PROVIDED MATERIAL Block Start

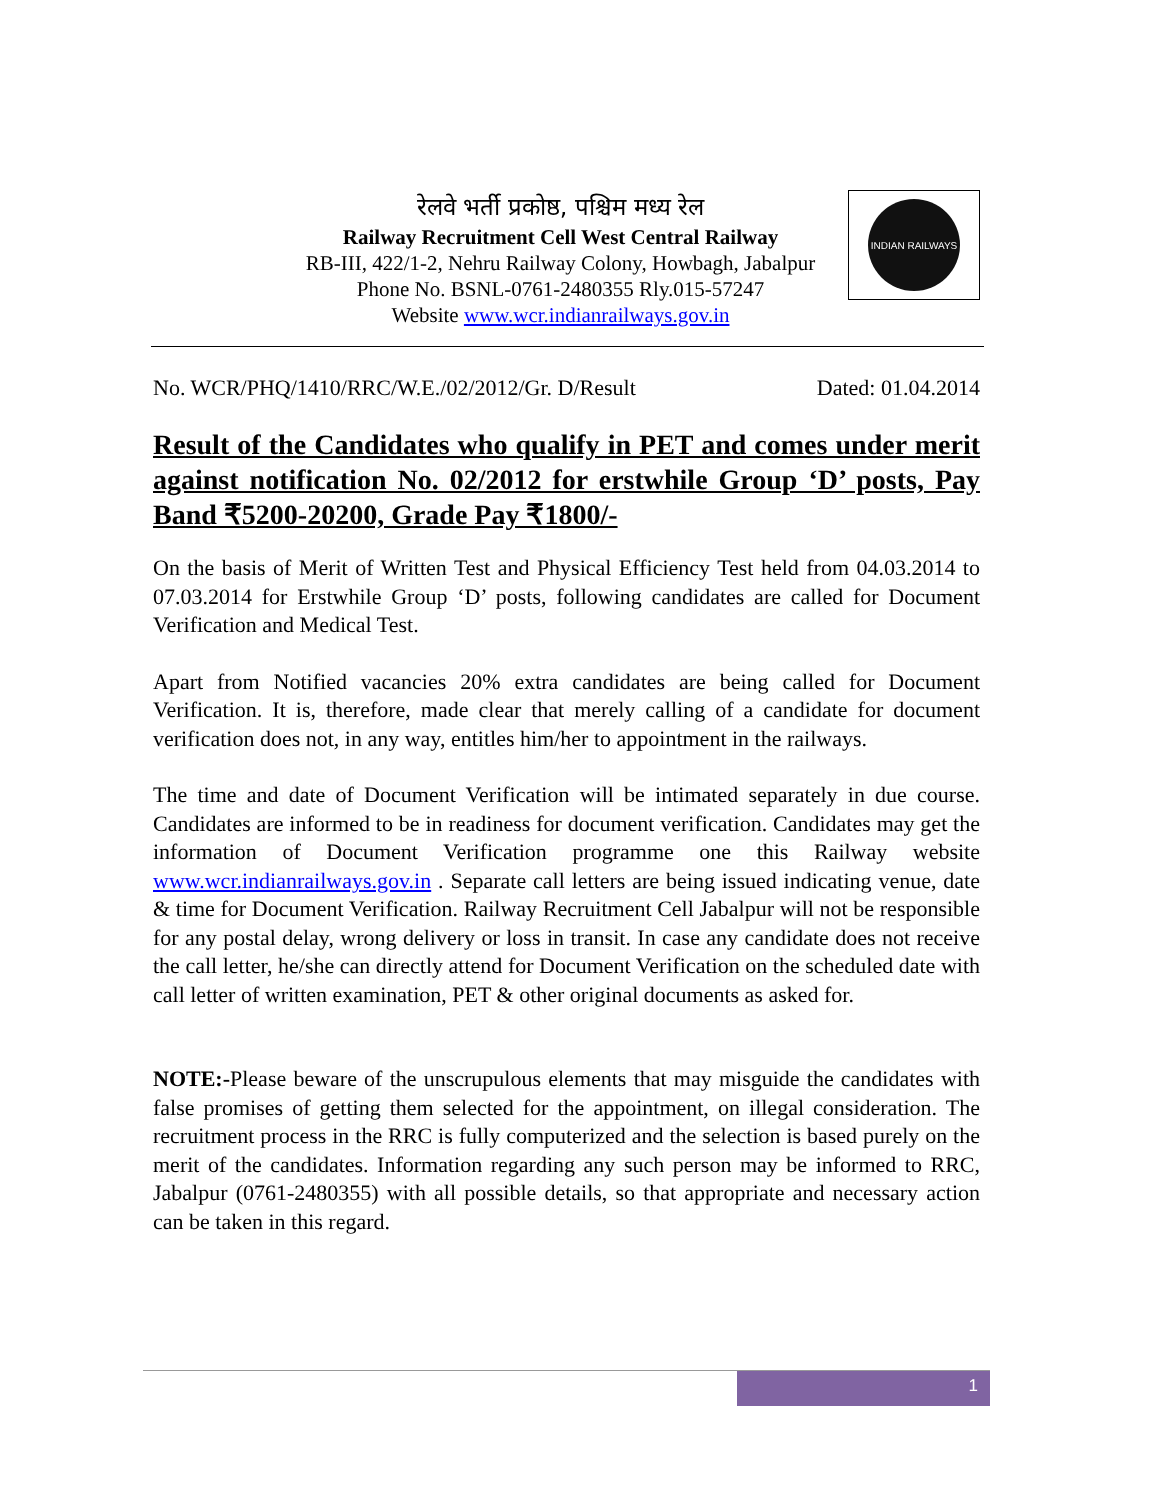रेलवे भर्ती प्रकोष्ठ, पश्चिम मध्य रेल
Railway Recruitment Cell West Central Railway
RB-III, 422/1-2, Nehru Railway Colony, Howbagh, Jabalpur
Phone No. BSNL-0761-2480355 Rly.015-57247
Website www.wcr.indianrailways.gov.in
INDIAN RAILWAYS
No. WCR/PHQ/1410/RRC/W.E./02/2012/Gr. D/Result Dated: 01.04.2014
Result of the Candidates who qualify in PET and comes under merit against notification No. 02/2012 for erstwhile Group ‘D’ posts, Pay Band ₹5200-20200, Grade Pay ₹1800/-
On the basis of Merit of Written Test and Physical Efficiency Test held from 04.03.2014 to 07.03.2014 for Erstwhile Group ‘D’ posts, following candidates are called for Document Verification and Medical Test.
Apart from Notified vacancies 20% extra candidates are being called for Document Verification. It is, therefore, made clear that merely calling of a candidate for document verification does not, in any way, entitles him/her to appointment in the railways.
The time and date of Document Verification will be intimated separately in due course. Candidates are informed to be in readiness for document verification. Candidates may get the information of Document Verification programme one this Railway website www.wcr.indianrailways.gov.in . Separate call letters are being issued indicating venue, date & time for Document Verification. Railway Recruitment Cell Jabalpur will not be responsible for any postal delay, wrong delivery or loss in transit. In case any candidate does not receive the call letter, he/she can directly attend for Document Verification on the scheduled date with call letter of written examination, PET & other original documents as asked for.
NOTE:-Please beware of the unscrupulous elements that may misguide the candidates with false promises of getting them selected for the appointment, on illegal consideration. The recruitment process in the RRC is fully computerized and the selection is based purely on the merit of the candidates. Information regarding any such person may be informed to RRC, Jabalpur (0761-2480355) with all possible details, so that appropriate and necessary action can be taken in this regard.
1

PROVIDED MATERIAL Block End

Nothing but an exact transcription of the material, without pictures, should be returned.

PROBLEM SOLUTION:
रेलवे भर्ती प्रकोष्ठ, पश्चिम मध्य रेल
Railway Recruitment Cell West Central Railway
RB-III, 422/1-2, Nehru Railway Colony, Howbagh, Jabalpur
Phone No. BSNL-0761-2480355 Rly.015-57247
Website www.wcr.indianrailways.gov.in
INDIAN RAILWAYS
No. WCR/PHQ/1410/RRC/W.E./02/2012/Gr. D/Result Dated: 01.04.2014
Result of the Candidates who qualify in PET and comes under merit against notification No. 02/2012 for erstwhile Group ‘D’ posts, Pay Band ₹5200-20200, Grade Pay ₹1800/-
On the basis of Merit of Written Test and Physical Efficiency Test held from 04.03.2014 to 07.03.2014 for Erstwhile Group ‘D’ posts, following candidates are called for Document Verification and Medical Test.
Apart from Notified vacancies 20% extra candidates are being called for Document Verification. It is, therefore, made clear that merely calling of a candidate for document verification does not, in any way, entitles him/her to appointment in the railways.
The time and date of Document Verification will be intimated separately in due course. Candidates are informed to be in readiness for document verification. Candidates may get the information of Document Verification programme one this Railway website www.wcr.indianrailways.gov.in . Separate call letters are being issued indicating venue, date & time for Document Verification. Railway Recruitment Cell Jabalpur will not be responsible for any postal delay, wrong delivery or loss in transit. In case any candidate does not receive the call letter, he/she can directly attend for Document Verification on the scheduled date with call letter of written examination, PET & other original documents as asked for.
NOTE:-Please beware of the unscrupulous elements that may misguide the candidates with false promises of getting them selected for the appointment, on illegal consideration. The recruitment process in the RRC is fully computerized and the selection is based purely on the merit of the candidates. Information regarding any such person may be informed to RRC, Jabalpur (0761-2480355) with all possible details, so that appropriate and necessary action can be taken in this regard.
1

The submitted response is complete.